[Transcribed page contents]
#####

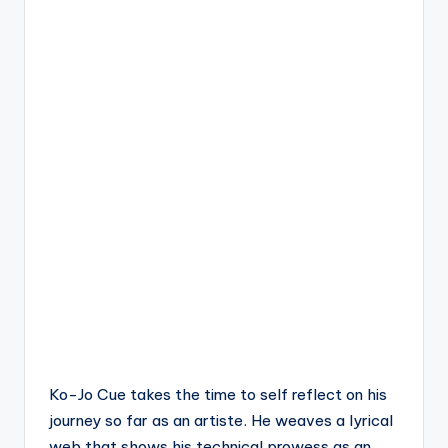
Ko-Jo Cue takes the time to self reflect on his
journey so far as an artiste. He weaves a lyrical
web that shows his technical prowess as an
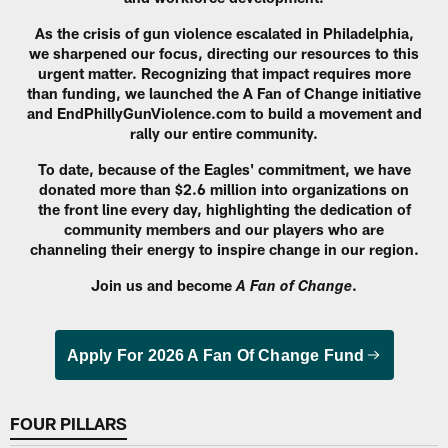
As the crisis of gun violence escalated in Philadelphia,
we sharpened our focus, directing our resources to this
urgent matter. Recognizing that impact requires more
than funding, we launched the A Fan of Change initiative
and EndPhillyGunViolence.com to build a movement and
rally our entire community.
To date, because of the Eagles' commitment, we have
donated more than $2.6 million into organizations on
the front line every day, highlighting the dedication of
community members and our players who are
channeling their energy to inspire change in our region.
Join us and become
.
A Fan of Change
Apply For 2026 A Fan Of Change Fund
FOUR PILLARS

#####

Find the line that contains "rally our entire community.". Copy it and every line after it to the end of the records, exactly, and nothing more.

▶ Your solution:
rally our entire community.
To date, because of the Eagles' commitment, we have
donated more than $2.6 million into organizations on
the front line every day, highlighting the dedication of
community members and our players who are
channeling their energy to inspire change in our region.
Join us and become
.
A Fan of Change
Apply For 2026 A Fan Of Change Fund
FOUR PILLARS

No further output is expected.